Another GC member is AnnieCannons, a coding boot camp and development shop connecting survivors of human trafficking with sustainable, high-income-earning opportunities. Students and graduates are given the chance to earn incomes as subcontractors to AnnieCannons’ agency clients, which include Palantir Technologies, Sequoia Capital, Claremont McKenna College and TCV Ventures.
Member Dost Education aims to empower parents of any literacy level to take charge of their child’s early development and lifelong learning. The company’s mobile program pushes early education to mothers in India, where it was launched. Dost reached 10,000 families in its first year of operation and seeks to turn 1 million homes into learning labs by 2020.
The fourth nonprofit, mRelief, has built a platform on the Web and text messaging for parents to find out if they qualify for food stamps. Some $13 billion in food stamp benefits go unclaimed each year, because the paperwork is so cumbersome, Sanders pointed out. They are helping women claim their food stamps and other public support through technology.
Rose Afriyie, cofounder and executive director of mRelief, said, “Gina Sanders has long been a supporter of work that helps the most vulnerable people in society. As a part of her collective she has already helped make meaningful connections to increase mRelief’s capacity to serve even more people in need.”
Sneha Sheth, chief executive officer of Dost Education, said, “To me, GC represents the continuation of an incredible advisory relationship that I’ve had with Gina for the past year and a half. From the time we met at Y Combinator, I saw that Gina goes deep to understand the nuances of each person’s approach to impacting the world. At Dost, we use technology to unlock kids’ full potential by empowering women to be leaders in their families and communities. Their stories of perseverance and fearless leadership in the face of grave circumstances need to be shouted about from the rooftops.
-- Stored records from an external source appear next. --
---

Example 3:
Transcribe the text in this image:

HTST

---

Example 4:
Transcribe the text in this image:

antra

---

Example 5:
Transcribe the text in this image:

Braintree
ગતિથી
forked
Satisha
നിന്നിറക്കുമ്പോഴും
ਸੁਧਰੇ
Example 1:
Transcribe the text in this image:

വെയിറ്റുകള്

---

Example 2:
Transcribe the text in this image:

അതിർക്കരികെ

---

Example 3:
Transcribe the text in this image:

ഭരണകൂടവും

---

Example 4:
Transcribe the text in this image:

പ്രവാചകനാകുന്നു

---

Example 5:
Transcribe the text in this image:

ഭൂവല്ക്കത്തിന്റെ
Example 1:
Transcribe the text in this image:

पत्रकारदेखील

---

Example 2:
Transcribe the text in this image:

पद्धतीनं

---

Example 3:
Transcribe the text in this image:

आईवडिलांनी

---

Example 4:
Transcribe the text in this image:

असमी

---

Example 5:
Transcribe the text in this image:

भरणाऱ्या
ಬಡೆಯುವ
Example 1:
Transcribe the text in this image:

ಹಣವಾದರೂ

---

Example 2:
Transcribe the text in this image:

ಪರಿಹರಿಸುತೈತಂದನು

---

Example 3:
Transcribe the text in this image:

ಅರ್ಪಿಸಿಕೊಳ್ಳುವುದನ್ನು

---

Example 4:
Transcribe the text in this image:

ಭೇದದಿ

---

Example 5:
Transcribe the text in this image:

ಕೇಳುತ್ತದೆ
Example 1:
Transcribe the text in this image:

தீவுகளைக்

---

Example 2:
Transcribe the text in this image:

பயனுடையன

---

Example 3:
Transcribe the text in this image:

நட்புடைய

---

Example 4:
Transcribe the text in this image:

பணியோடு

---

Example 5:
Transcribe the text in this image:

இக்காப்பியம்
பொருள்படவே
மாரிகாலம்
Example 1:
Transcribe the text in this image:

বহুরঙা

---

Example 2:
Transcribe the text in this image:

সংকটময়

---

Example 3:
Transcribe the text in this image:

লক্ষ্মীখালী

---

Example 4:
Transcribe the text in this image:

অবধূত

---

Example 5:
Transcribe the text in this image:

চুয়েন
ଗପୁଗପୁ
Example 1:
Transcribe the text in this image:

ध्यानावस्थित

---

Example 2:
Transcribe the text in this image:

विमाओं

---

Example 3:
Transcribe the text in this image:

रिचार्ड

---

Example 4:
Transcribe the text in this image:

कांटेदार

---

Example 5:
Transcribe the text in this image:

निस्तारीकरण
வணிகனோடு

”The world needs to see that when armed with education and economic empowerment, women change the world. My hope is that in collaborating with GC, we can engage the best storytellers and influencers in the world to do this,” added Sheth.
Sanders is working with advisers Jessica Posner Odede, a social entrepreneur, New York Times best-selling author, and cofounder of Shining Hope for Communities, and Kirsten Green, founder and managing director of Forerunner Ventures.
She will select up to six nonprofit startups to be members of the “Core Collective,” but deliberately kept two spots open. The “Core Collective” will last for a three-year term. During that time, members can receive seed funding if eligible, mentorship, personal development coaching and marketing/creative counseling. GC will connect members to experts who are relevant to the nonprofit founder’s needs. Sanders herself has also provided seed money to these four startups.
Sanders said she will also host small events to introduce members to a new group of business and cultural influencers. Once a year, she will have a bigger event with workshops and guest speakers and will create opportunities for the nonprofits to work together. She said the nonprofits have been in business anywhere from two to five years. “That to me is a sweet spot. They lived and survived but have not yet scaled to the point where they have teams and large staffs,” she said.
She is collaborating with The Wing, the coworking space collective and club for women, for networking events. “We are very much looking forward to developing programming that highlights the organizations supported by Gina’s Collective, in San Francisco and all of our Wing locations,” said Giovanna Gray Lockhart, senior director for civic engagement at The Wing.